'''

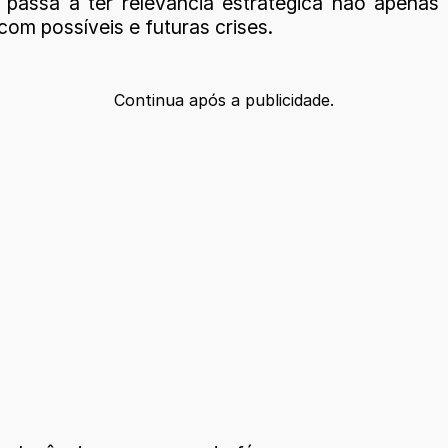
 passa a ter relevância estratégica não apenas
com possíveis e futuras crises.
Continua após a publicidade.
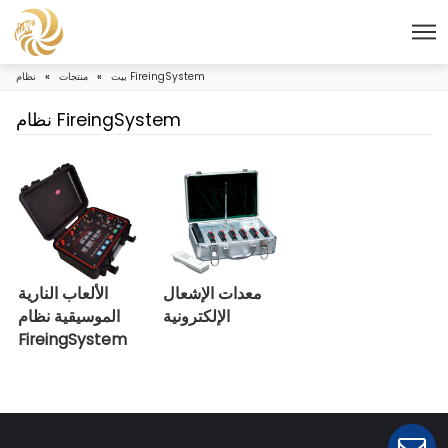
نظام FireingSystem
بيت
»
منتجات
»
نظام FireingSystem
معدات الإشعال
الألعاب النارية
الإلكترونية
الموسيقية نظام
FireingSystem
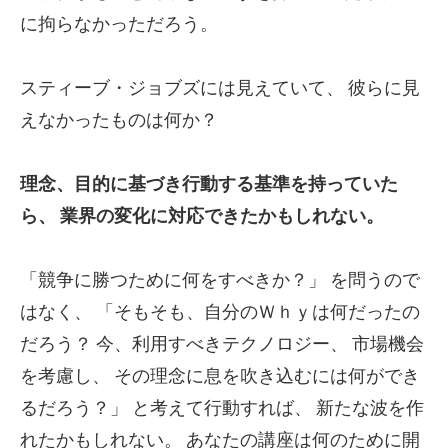
に拘らなかっただろう。
スティーブ・ジョブズには見えていて、
彼らに見
えなかったものは何か？
理念、目的に基づき行動する基準を持っていた
ら、
業界の変化に対応できたかもしれない。
「競争に勝つために何をすべきか？」
を問うので
はなく、
「そもそも、自分のＷｈｙは何だったの
だろう？
今、利用すべきテクノロジー、 市場機会
を考慮し、
その理念に息を吹き込むには何ができ
るだろう？」
と考えて行動すれば、
新たな波を作
れたかもしれない。
あなたの講座は何のために開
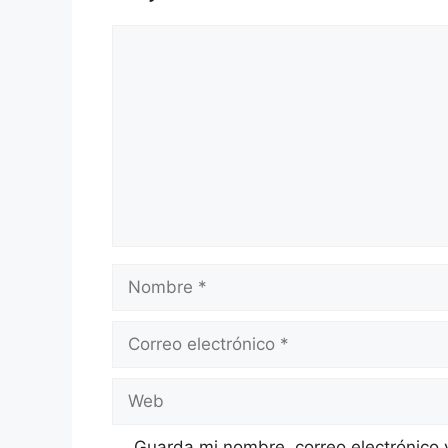
Comentario
Nombre
Correo
electrónico
Web
Guarda mi nombre, correo electrónico 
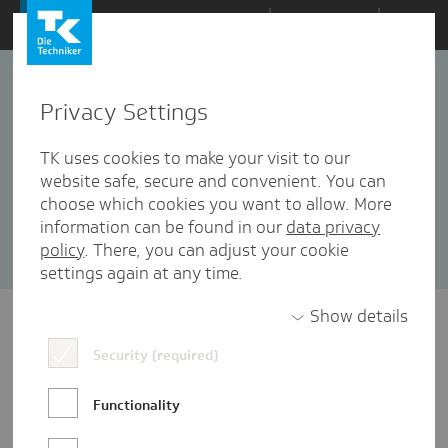
Zum
Themen
Inhalt
springen
Privacy Settings
Finanzausgleich
1 Artikel in dieser Kategorie enthalten
TK uses cookies to make your visit to our
website safe, secure and convenient. You can
Sortieren nach:
Datum
Popularität
choose which cookies you want to allow. More
information can be found in our
data privacy
policy
. There, you can adjust your cookie
settings again at any time.
Show details
Security (required)
Functionality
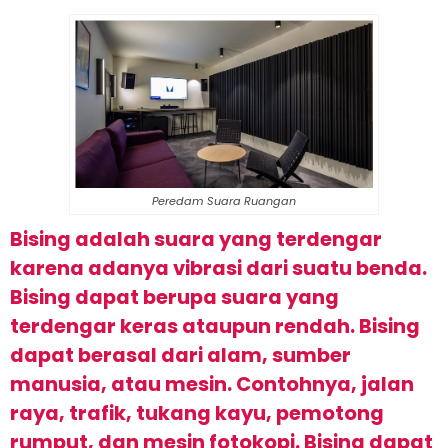
Peredam Suara Ruangan
B
ising
ad
al
ah
su
ara
y
ang
ter
d
eng
ar
k
are
na
ad
anya
vibr
asi
d
ari
su
atu
b
enda
.
B
ising
d
ap
at
ber
up
a
su
ara
y
ang
ter
d
eng
ar
ker
as
at
au
pun
rend
ah
.
B
ising
d
ap
at
ber
as
al
d
ari
al
am
,
sum
ber
man
us
ia
,
at
au
mes
in
.
Cont
ohn
ya
,
j
alan
r
aya
,
tra
f
ik
,
t
uk
ang
kay
u
,
p
em
ot
ong
r
ump
ut
,
dan
mes
in
f
ot
ok
op
i
.
B
ising
d
ap
at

'''

**Problem description**.
Would you set down the material exactly as it stands, without the pictures?

**Response**.
 passa a ter relevância estratégica não apenas
com possíveis e futuras crises.
Continua após a publicidade.
نظام FireingSystem
بيت
»
منتجات
»
نظام FireingSystem
معدات الإشعال
الألعاب النارية
الإلكترونية
الموسيقية نظام
FireingSystem
に拘らなかっただろう。
スティーブ・ジョブズには見えていて、
彼らに見
えなかったものは何か？
理念、目的に基づき行動する基準を持っていた
ら、
業界の変化に対応できたかもしれない。
「競争に勝つために何をすべきか？」
を問うので
はなく、
「そもそも、自分のＷｈｙは何だったの
だろう？
今、利用すべきテクノロジー、 市場機会
を考慮し、
その理念に息を吹き込むには何ができ
るだろう？」
と考えて行動すれば、
新たな波を作
れたかもしれない。
あなたの講座は何のために開
Comentario
Nombre
Correo
electrónico
Web
Guarda mi nombre, correo electrónico 
Zum
Themen
Inhalt
springen
Privacy Settings
Finanzausgleich
1 Artikel in dieser Kategorie enthalten
TK uses cookies to make your visit to our
website safe, secure and convenient. You can
Sortieren nach:
Datum
Popularität
choose which cookies you want to allow. More
information can be found in our
data privacy
policy
. There, you can adjust your cookie
settings again at any time.
Show details
Security (required)
Functionality
Peredam Suara Ruangan
B
ising
ad
al
ah
su
ara
y
ang
ter
d
eng
ar
k
are
na
ad
anya
vibr
asi
d
ari
su
atu
b
enda
.
B
ising
d
ap
at
ber
up
a
su
ara
y
ang
ter
d
eng
ar
ker
as
at
au
pun
rend
ah
.
B
ising
d
ap
at
ber
as
al
d
ari
al
am
,
sum
ber
man
us
ia
,
at
au
mes
in
.
Cont
ohn
ya
,
j
alan
r
aya
,
tra
f
ik
,
t
uk
ang
kay
u
,
p
em
ot
ong
r
ump
ut
,
dan
mes
in
f
ot
ok
op
i
.
B
ising
d
ap
at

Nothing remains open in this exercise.